**РАБОЧЕЕ ЗАДАНИЕ**: Допишите следующую часть текста о пейзажах Ильи Орлова, начиная сразу после его последнего предложения.

**ФРАГМЕНТ ТЕКСТА**:

------------------------------

×
Проселки — экзистенциальный образ
Станислав Савицкий

Подобные пейзажи у всех на памяти. Такие ухабистые сельские дороги, заболоченные луга, перелески есть и под Вышним Волочком, и в Гатчине, и, наверное, в воспетой Некрасовым в «Кому на Руси жить хорошо» деревне Неурожайка. 

Проселок петляет по полю, исчезая за горизонтом; рваная кайма леса отсекает пашню от неба; песчаный большак высвечивает тоннель в мрачной чаще. Родные угодья, бескрайние российские просторы и бесконечные дороги со времен передвижников навевали на художника светлую грусть. Пейзажи Ильи Орлова тоже погружают нас в меланхолическую созерцательность, которую, впрочем, не стоит путать с русской народной прострацией — догадками гоголевских мужиков, доедет ли это колесо до Казани.

------------------------------

**ПРЕДСТАВЛЕННЫЕ ЗАПИСИ**:
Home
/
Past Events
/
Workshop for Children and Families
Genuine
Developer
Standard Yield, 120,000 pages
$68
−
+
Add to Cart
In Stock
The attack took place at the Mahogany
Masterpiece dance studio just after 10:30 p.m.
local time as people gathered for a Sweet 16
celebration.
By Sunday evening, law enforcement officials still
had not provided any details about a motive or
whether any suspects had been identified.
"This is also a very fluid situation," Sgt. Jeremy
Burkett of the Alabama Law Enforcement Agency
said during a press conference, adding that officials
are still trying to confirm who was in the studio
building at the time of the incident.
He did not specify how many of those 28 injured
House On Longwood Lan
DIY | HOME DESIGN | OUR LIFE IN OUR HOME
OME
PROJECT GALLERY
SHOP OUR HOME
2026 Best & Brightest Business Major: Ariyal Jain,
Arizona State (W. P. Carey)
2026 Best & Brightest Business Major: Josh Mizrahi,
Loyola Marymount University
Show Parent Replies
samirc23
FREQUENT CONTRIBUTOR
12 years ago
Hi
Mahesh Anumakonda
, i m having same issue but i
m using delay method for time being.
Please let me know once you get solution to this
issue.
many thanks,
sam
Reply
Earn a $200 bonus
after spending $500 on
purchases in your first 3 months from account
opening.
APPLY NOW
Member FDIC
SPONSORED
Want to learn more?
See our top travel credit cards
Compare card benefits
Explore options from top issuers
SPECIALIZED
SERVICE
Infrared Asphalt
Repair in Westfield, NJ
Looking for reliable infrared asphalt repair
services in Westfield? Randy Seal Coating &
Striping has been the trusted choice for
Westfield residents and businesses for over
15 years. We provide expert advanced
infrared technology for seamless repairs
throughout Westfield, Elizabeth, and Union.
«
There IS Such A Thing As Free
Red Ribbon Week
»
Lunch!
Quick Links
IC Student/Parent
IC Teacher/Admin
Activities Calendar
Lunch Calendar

------------------------------

**РЕЗУЛЬТАТ ЗАДАНИЯ**:
Художник обращается к старому передвижническому сюжету, оставляя за скобками национальные мотивы. Название проекта, которое могло бы вызвать у нас ассоциации с ландшафтами Среднерусской возвышенности, — прямая отсылка к работе знаменитого немецкого философа. Эта серия картин создавалась под впечатлением эссе Мартина Хайдеггера «Проселок», написанном после Второй мировой войны, когда мыслитель, отстраненный от университетской работы за сотрудничество с нацистами, жил в течение нескольких лет в городке на юге Баден-Вюртемберга, откуда был родом. В этот период Хайдеггер работал над циклом текстов, в которых размышлял об истоках культуры и индивидуального опыта. Проселочная дорога — ключевой образ этих эссе, одно из которых послужило Илье Орлову примером разговора о родине не как об идее национального единства или механизмах сплочения людей в национальные сообщества, но как о связи экзистенциального и культуры, биографии и истории. Об исконном и своей причастности к нему Хайдеггер говорит с позиции оказавшегося не у дел отщепенца. Для петербургской арт-сцены маргинальность, подобная этой, с позднесоветского времени остается одной из продуктивных форм художественной работы.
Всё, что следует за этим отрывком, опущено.